Shuto H, Fukui T, Saito T, Shirakura Y, Tomita K
Eur J Biochem. 1981 Aug;118(1):53-9. doi: 10.1111/j.1432-1033.1981.tb05485.x.
An NAD-linked acetoacetyl-CoA reductase of Zoolgoea ramigera I-16-M was purified to electrophoretic homogeneity. In contrast to the D(-)-3-hydroxybutyryl-CoA-specific NADP-linked acetoacetyl-CoA reductase from the same bacterium [Saito, T. et al (1977) Arch. Microbiol. 114, 211 - 217], the purified enzyme was strictly stereospecific to L(+)-3-hydroxybutyryl-CoA, and was active not only with NAD+ but also with NADP+, although NADP+ was less effective than NAD+ as coenzyme. The enzyme showed a pH optimum at 6.3 for the reduction of acetoacetyl-CoA and at 8.0 for the oxidation of L(+)-3-hydroxybutyryl-CoA. In the reduction reaction, Km values for acetoacetyl-Coa and NADH were 8.8 microM and 6.5 microM, respectively, and in the oxidation reaction, Km values for L(+)-3-hydroxybutyryl-CoA and DNA+ were 7.0 microM and 32 microM, respectively. Among various 3-hydroxyacyl-CoAs tested, L(+)-3-hydroxybutyryl-CoA and L(+)-3-hydroxyvaleryl-CoA were the most active substrates.

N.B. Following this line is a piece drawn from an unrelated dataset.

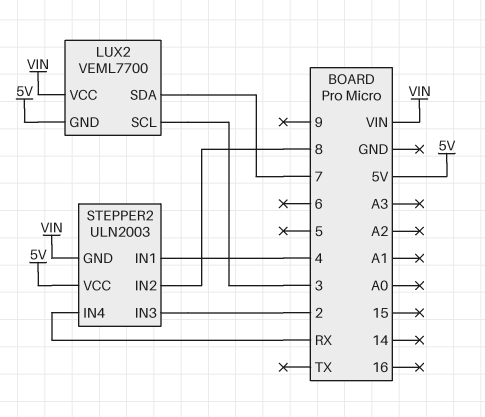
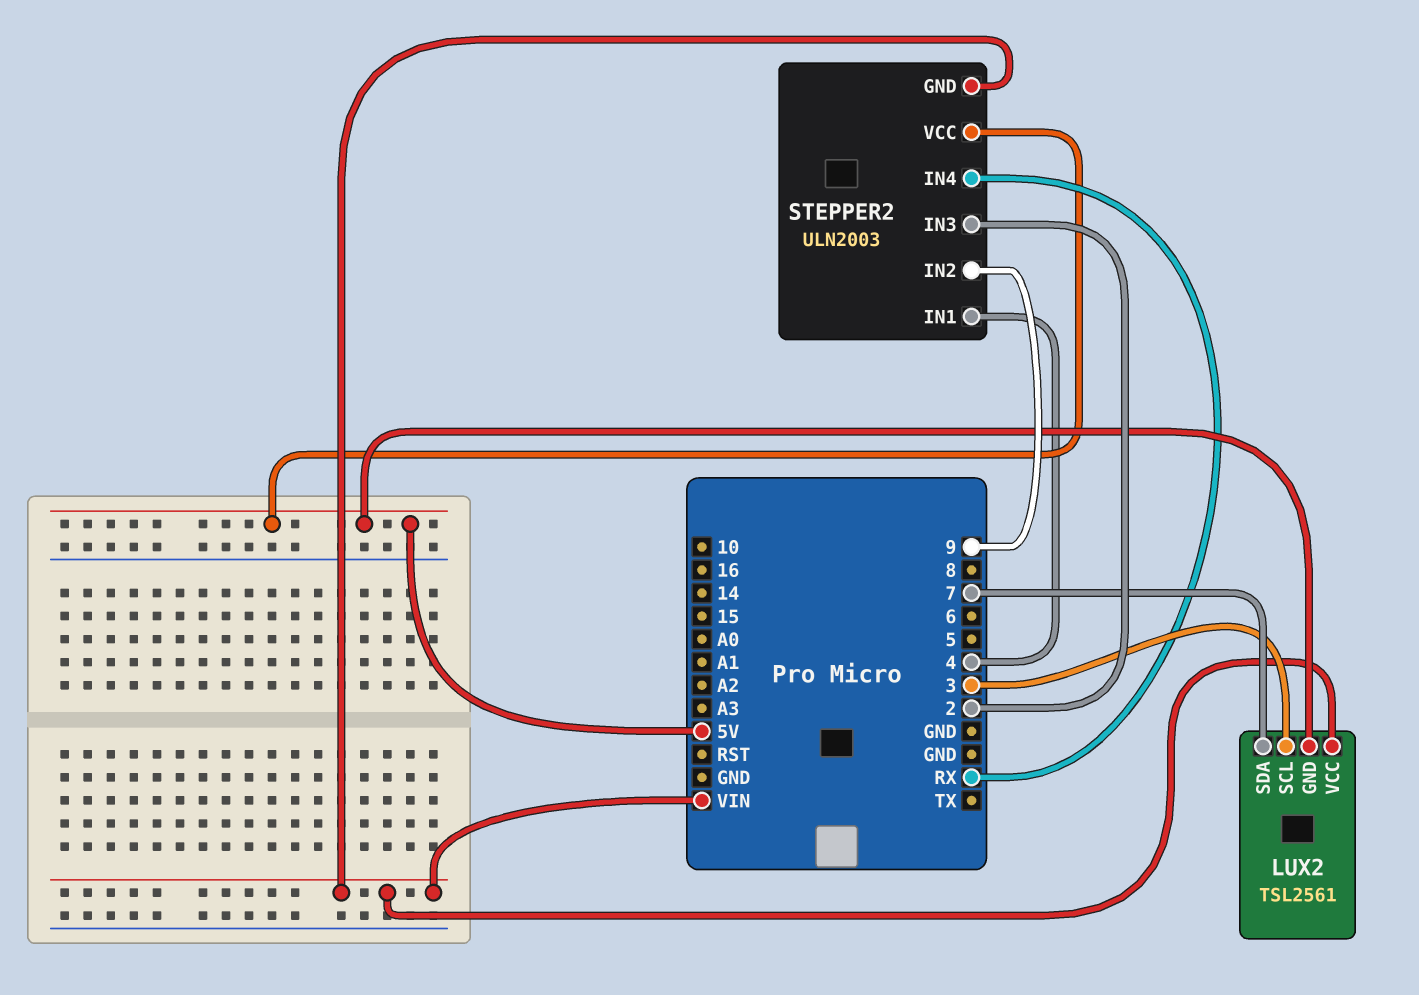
LUX2: VEML7700 -> TSL2561
STEPPER2 pin IN2: 8 -> 9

Poly(3-hydroxybutyrate) synthesis from acetyl-CoA, by a system reconstituted from purified preparations of 3-oxothiolase, acetoacetyl-CoA reductase and poly(3-hydroxybutyrate) synthase, was observed when the NADP-linked but not the NAD-linked reductase was used. These findings indicate that the NAD-linked acetoacetyl-CoA reductase is not directly involved in the biosynthesis of poly(3-hydroxybutyrate).

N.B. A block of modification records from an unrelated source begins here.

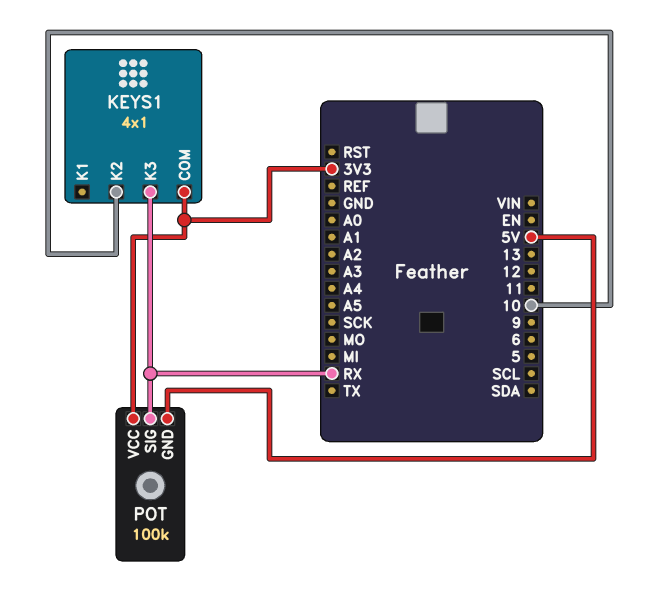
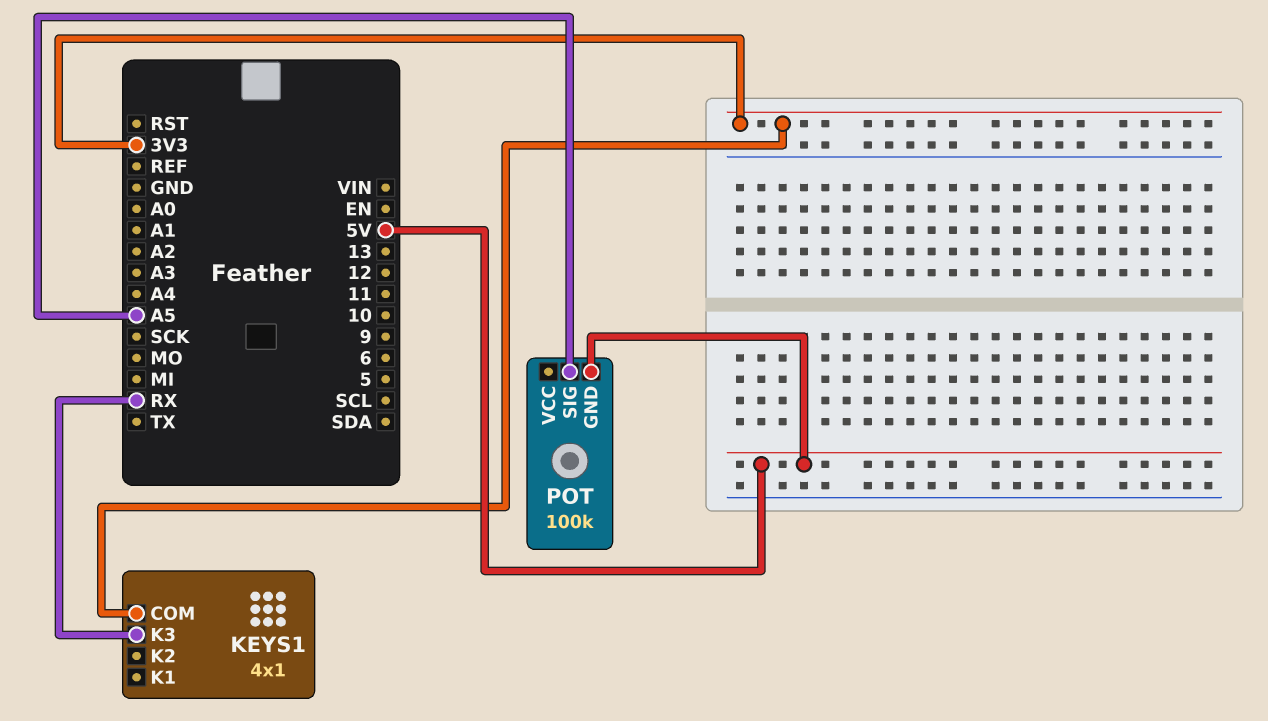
KEYS1 pin K2: 10 -> none
POT pin SIG: RX -> A5
POT pin VCC: 3V3 -> none

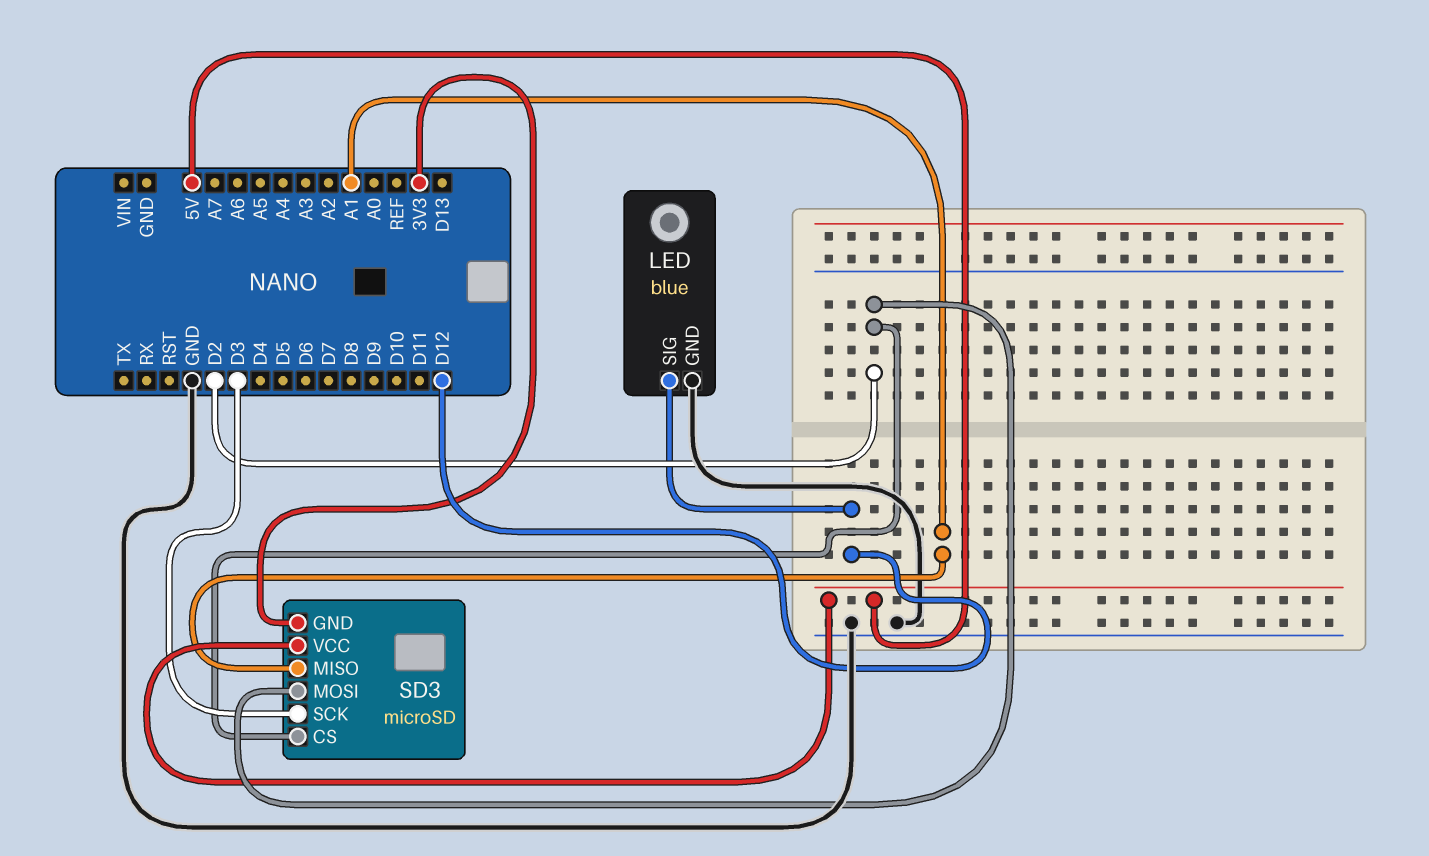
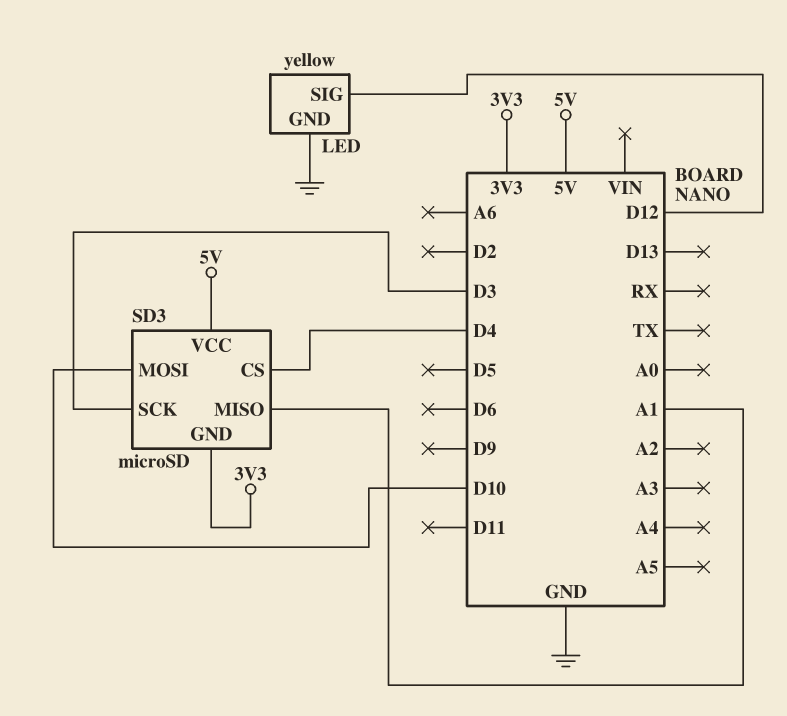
LED: blue -> yellow
SD3 pin CS: D2 -> D4
SD3 pin MOSI: D2 -> D10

对食油假单胞菌I-16-M的一种与NAD相关的乙酰乙酰辅酶A还原酶进行了纯化,使其达到电泳纯。与来自同一细菌的D(-)-3-羟基丁酰辅酶A特异性的与NADP相关的乙酰乙酰辅酶A还原酶[斋藤,T.等人(1977年)《微生物学文献》114,211 - 217]不同,纯化后的酶对L(+)-3-羟基丁酰辅酶A具有严格的立体特异性,并且不仅对NAD+有活性,对NADP+也有活性,尽管NADP+作为辅酶的效果不如NAD+。该酶在还原乙酰乙酰辅酶A时的最适pH为6.3,在氧化L(+)-3-羟基丁酰辅酶A时的最适pH为8.0。在还原反应中,乙酰乙酰辅酶A和NADH的Km值分别为8.8微摩尔和6.5微摩尔,在氧化反应中,L(+)-3-羟基丁酰辅酶A和NAD+的Km值分别为7.0微摩尔和32微摩尔。在测试的各种3-羟基酰基辅酶A中,L(+)-3-羟基丁酰辅酶A和L(+)-3-羟基戊酰辅酶A是最具活性的底物。当使用与NADP相关而非与NAD相关的还原酶时,观察到由纯化的3-氧硫解酶、乙酰乙酰辅酶A还原酶和聚(3-羟基丁酸)合酶制剂重构的系统从乙酰辅酶A合成聚(3-羟基丁酸)。这些发现表明,与NAD相关的乙酰乙酰辅酶A还原酶不直接参与聚(3-羟基丁酸)的生物合成。